Quelques vignerons de poids font le déplacement. Caroline Frey paie de sa personne pour faire goûter ses hermitages La Chapelle 2003 et 2006 du domaine Paul Jaboulet Aîné. On croise également Daniel Brunier du Domaine du Vieux Télégraphe qui présente ses chateauneufs-du-pape blanc et rouge dans le millésime 1999. On ne dira jamais assez à quel point les chateauneufs-du-pape gagnent en élégance et en fraîcheur quand on sait les attendre. On croise également Charles Philipponat qui présente une série de 2007 et Florence Brumont de Madiran dont la fameuse parcelle La Tyre se montre particulièrement aimable du haut de ses treize ans.
Belles rencontres
Au rayon « belles rencontres » on retient celle de Nicolas Lesaint, directeur technique du Château de Reignac. Cette propriété, qui produit du bordeaux supérieur, tâche d’emmener son appellation vers son côté « supérieur ». Lesaint présente les 2009 et 2010 de la cuvée classique, d’excellents bordeaux qu’on peut s’offrir pour vingt-cinq euros. Le 2009, plus en largeur, se livre généreusement, tandis que le 2010, plus strict, mérite encore d’être gardé. On goûte également la cuvée haut-de-gamme Balthus sur les millésimes 2008 et 2010. Cette cuvée, intégralement vinifiée et élevée en barriques, a bénéficié d’une amélioration entre les deux millésimes. En 2008 le vin changeait de barrique pour l’élevage, ce qui en accentuait le boisé. Depuis 2009 Balthus est vinifié puis élevé dans la même barrique. Le vin a gagné en élégance. Un choix judicieux.

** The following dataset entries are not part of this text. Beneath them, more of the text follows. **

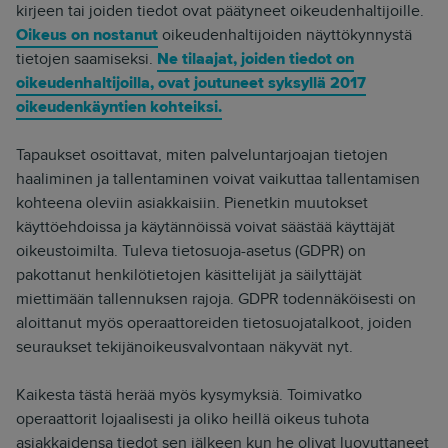
kirjeen tai joiden tiedot ovat päätyneet oikeudenhaltijoille.
Oikeus on nostanut
oikeudenhaltijoiden näyttökynnystä
tietojen saamiseksi.
Ne tilaajat, joiden tiedot on
oikeudenhaltijoilla, ovat joutuneet syksyllä 2017
oikeudenkäyntien kohteiksi.
Tapaukset osoittavat, miten palveluntarjoajan tietojen
haaliminen ja tallentaminen voivat vaikuttaa tallentamisen
kohteena oleviin asiakkaisiin. Pienetkin muutokset
käyttöehdoissa ja käytännöissä voivat säästää käyttäjät
oikeustoimilta. Tuleva tietosuoja-asetus (GDPR) on
pakottanut henkilötietojen käsittelijät ja säilyttäjät
miettimään tallennuksen rajoja. GDPR todennäköisesti on
aloittanut myös operaattoreiden tietosuojatalkoot, joiden
seuraukset tekijänoikeusvalvontaan näkyvät nyt.
Kaikesta tästä herää myös kysymyksiä. Toimivatko
operaattorit lojaalisesti ja oliko heillä oikeus tuhota
asiakkaidensa tiedot sen jälkeen kun he olivat luovuttaneet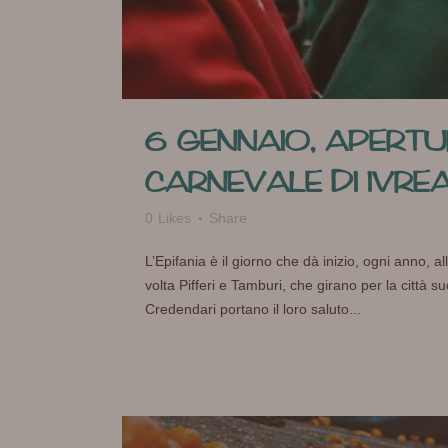
6 GENNAIO, APERTU
CARNEVALE DI IVRE
0
Likes
Share
L’Epifania è il giorno che dà inizio, ogni anno, 
volta Pifferi e Tamburi, che girano per la città suo
Credendari portano il loro saluto...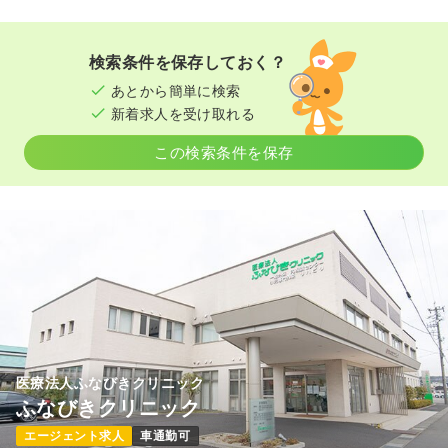
検索条件を保存しておく？
あとから簡単に検索
新着求人を受け取れる
この検索条件を保存
医療法人ふなびきクリニック
ふなびきクリニック
エージェント求人
車通勤可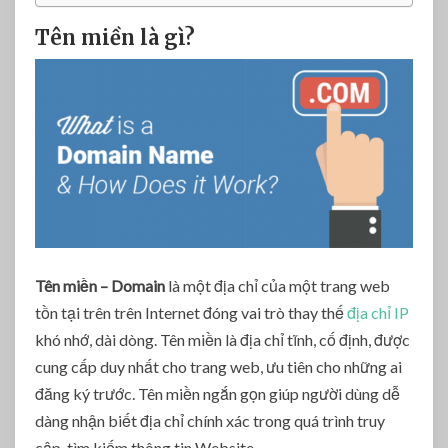
ề
Tên miền là gì?
n
Tên miền – Domain
là một địa chỉ của một trang web
tồn tại trên trên Internet đóng vai trò thay thế
địa chỉ IP
khó nhớ, dài dòng. Tên miền là địa chỉ tĩnh, cố định, được
cung cấp duy nhất cho trang web, ưu tiên cho những ai
đăng ký trước. Tên miền ngắn gọn giúp người dùng dễ
dàng nhận biết địa chỉ chính xác trong quá trình truy
cập, tìm kiếm thông tin Website.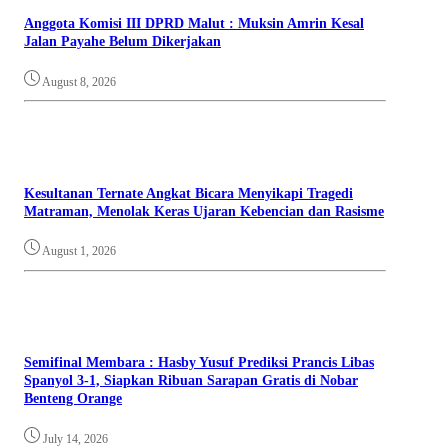
Anggota Komisi III DPRD Malut : Muksin Amrin Kesal
Jalan Payahe Belum Dikerjakan
August 8, 2026
Kesultanan Ternate Angkat Bicara Menyikapi Tragedi
Matraman, Menolak Keras Ujaran Kebencian dan Rasisme
August 1, 2026
Semifinal Membara : Hasby Yusuf Prediksi Prancis Libas
Spanyol 3-1, Siapkan Ribuan Sarapan Gratis di Nobar
Benteng Orange
July 14, 2026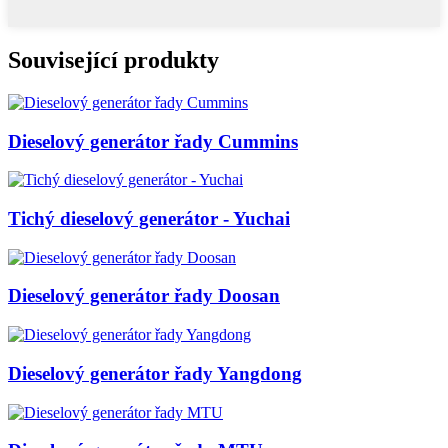
Související produkty
Dieselový generátor řady Cummins
Tichý dieselový generátor - Yuchai
Dieselový generátor řady Doosan
Dieselový generátor řady Yangdong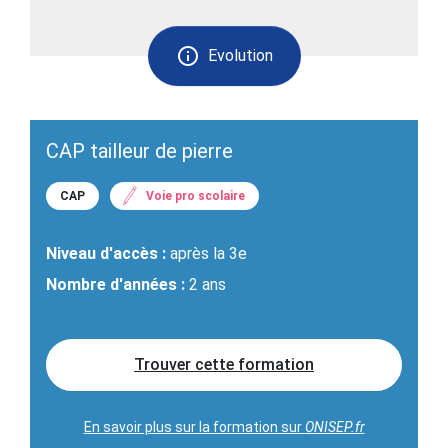
Evolution
CAP tailleur de pierre
CAP
Voie pro scolaire
Niveau d'accès :
après la 3e
Nombre d'années :
2 ans
Trouver cette formation
En savoir plus sur la formation sur
ONISEP.fr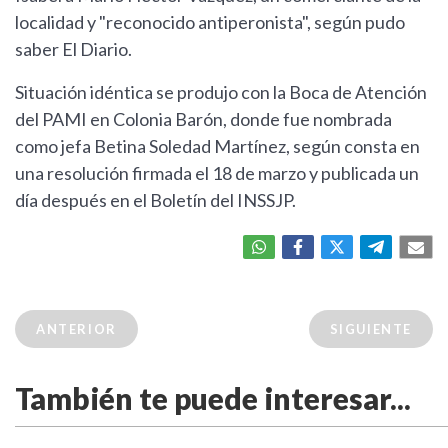
localidad y "reconocido antiperonista", según pudo
saber El Diario.
Situación idéntica se produjo con la Boca de Atención
del PAMI en Colonia Barón, donde fue nombrada
como jefa Betina Soledad Martínez, según consta en
una resolución firmada el 18 de marzo y publicada un
día después en el Boletín del INSSJP.
ANTERIOR
SIGUIENTE
También te puede interesar...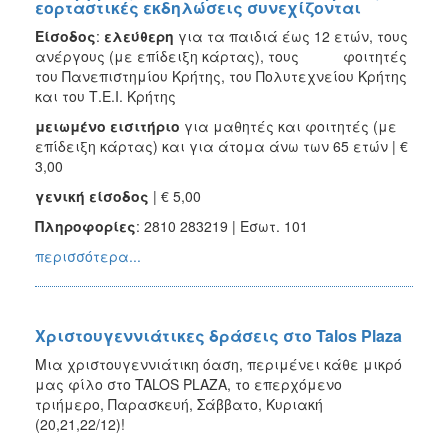
εορταστικές εκδηλώσεις συνεχίζονται
Είσοδος
:
ελεύθερη
για τα παιδιά έως 12 ετών, τους
ανέργους (με επίδειξη κάρτας), τους φοιτητές
του Πανεπιστημίου Κρήτης, του Πολυτεχνείου Κρήτης
και του Τ.Ε.Ι. Κρήτης
μειωμένο εισιτήριο
για μαθητές και φοιτητές (με
επίδειξη κάρτας) και για άτομα άνω των 65 ετών | €
3,00
γενική είσοδος
| € 5,00
Πληροφορίες
: 2810 283219 | Εσωτ. 101
περισσότερα...
Χριστουγεννιάτικες δράσεις στο Talos Plaza
Μια χριστουγεννιάτικη όαση, περιμένει κάθε μικρό
μας φίλο στο TALOS PLAZA, το επερχόμενο
τριήμερο, Παρασκευή, Σάββατο, Κυριακή
(20,21,22/12)!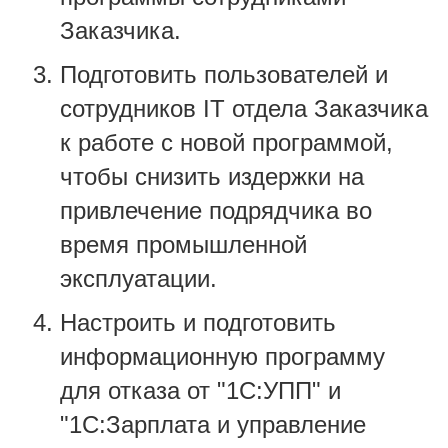
Заказчика.
Подготовить пользователей и
сотрудников IT отдела Заказчика
к работе с новой программой,
чтобы снизить издержки на
привлечение подрядчика во
время промышленной
эксплуатации.
Настроить и подготовить
информационную программу
для отказа от "1С:УПП" и
"1С:Зарплата и управление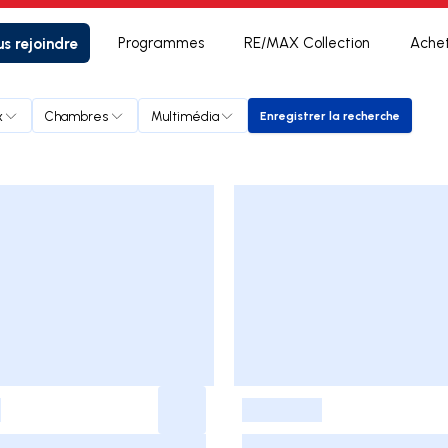
s rejoindre
Programmes
RE/MAX Collection
Ache
x
Chambres
Multimédia
Enregistrer la recherche
Enregistrer la reche
-
-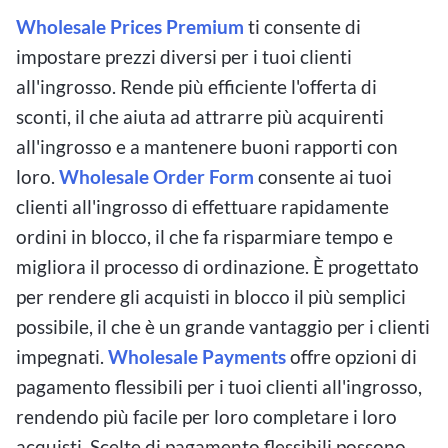
Wholesale Prices Premium
ti consente di
impostare prezzi diversi per i tuoi clienti
all'ingrosso. Rende più efficiente l'offerta di
sconti, il che aiuta ad attrarre più acquirenti
all'ingrosso e a mantenere buoni rapporti con
loro.
Wholesale Order Form
consente ai tuoi
clienti all'ingrosso di effettuare rapidamente
ordini in blocco, il che fa risparmiare tempo e
migliora il processo di ordinazione. È progettato
per rendere gli acquisti in blocco il più semplici
possibile, il che è un grande vantaggio per i clienti
impegnati.
Wholesale Payments
offre opzioni di
pagamento flessibili per i tuoi clienti all'ingrosso,
rendendo più facile per loro completare i loro
acquisti. Scelte di pagamento flessibili possono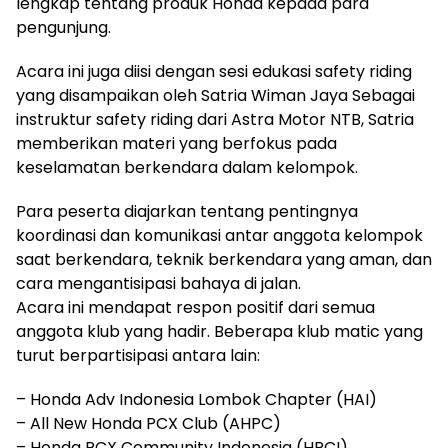
lengkap tentang produk Honda kepada para
pengunjung.
Acara ini juga diisi dengan sesi edukasi safety riding
yang disampaikan oleh Satria Wiman Jaya Sebagai
instruktur safety riding dari Astra Motor NTB, Satria
memberikan materi yang berfokus pada
keselamatan berkendara dalam kelompok.
Para peserta diajarkan tentang pentingnya
koordinasi dan komunikasi antar anggota kelompok
saat berkendara, teknik berkendara yang aman, dan
cara mengantisipasi bahaya di jalan.
Acara ini mendapat respon positif dari semua
anggota klub yang hadir. Beberapa klub matic yang
turut berpartisipasi antara lain:
– Honda Adv Indonesia Lombok Chapter (HAI)
– All New Honda PCX Club (AHPC)
– Honda PCX Community Indonesia (HPCI)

Autre belle rencontre avec Pierre Gassman du domaine Rolly-Gassman. Il joue le jeu Vinapogée à fond puisqu’il présente sept vins allant de 2010 à 1994. L’occasion de constater ce que les blancs d’Alsace gagnent au vieillissement, digérant leur sucre et révélant plus encore leur terroir. Le pinot gris vendanges tardives Rotleibel de Rorschwihr 1996, que le domaine met seulement à la vente pour trente euros, présente un nez incroyable de truffe blanche du à son terroir marno-calcaire avec placage de lœss. Le gewurztraminer sélection de grains nobles Oberer Weingarten de Rorschwihr 1994 s’exprime sur les fruits exotiques et fond en bouche comme du miel, mais sans lourdeur. En millésime plus récent, le muscat vendanges tardives Moenchreben de Rorschwihr 2003 présente beaucoup de fraicheur, avec un côté sève de pin et menthe poivrée, le résultat du muscat sur calcaire. Une dégustation très didactique, propre à faire aimer l’Alsace à n’importe qui, à condition de mémoriser ces noms à rallonge.
Le pourquoi du comment
Côté didactisme Vinapogée propose des ateliers. L’occasion de passer une heure avec Mathieu Cosse et Catherine Maisonneuve qui proposent des cahors de garde, virils, que même quinze ans de vieillissement peinent à assouplir. Peut-être la faute au calcaire. Car leur cuvée La Marguerite, sur des sols argileux, s’exprime avec beaucoup plus d’onctuosité et de délicatesse, y compris sur un millésime très récent comme 2015. Il faut mettre le double du prix des Laquets, soit une soixantaine d’euros, mais ça vaut vraiment le coup. Le meilleur sommelier du monde 2000, Olivier Poussier, est également de la partie avec un atelier sur les accords entre les fromages à pâte fleurie, type camembert, les ennemis du vin, et le champagne. Les champagnes étaient particulièrement bien choisis avec un parcellaire de Chartogne-Taillet, Beaux Sens, un Vieillissement Prolongé d’Egly-Ouriet, et deux 1989. Un très beau brut de Charles Heidsieck et un blanc de blanc exceptionnel de Vazart-Coquart qu’on peut encore acquérir au domaine pour cent-dix euros. On venait de trouver notre vin de Noël. Merci Vinapogée.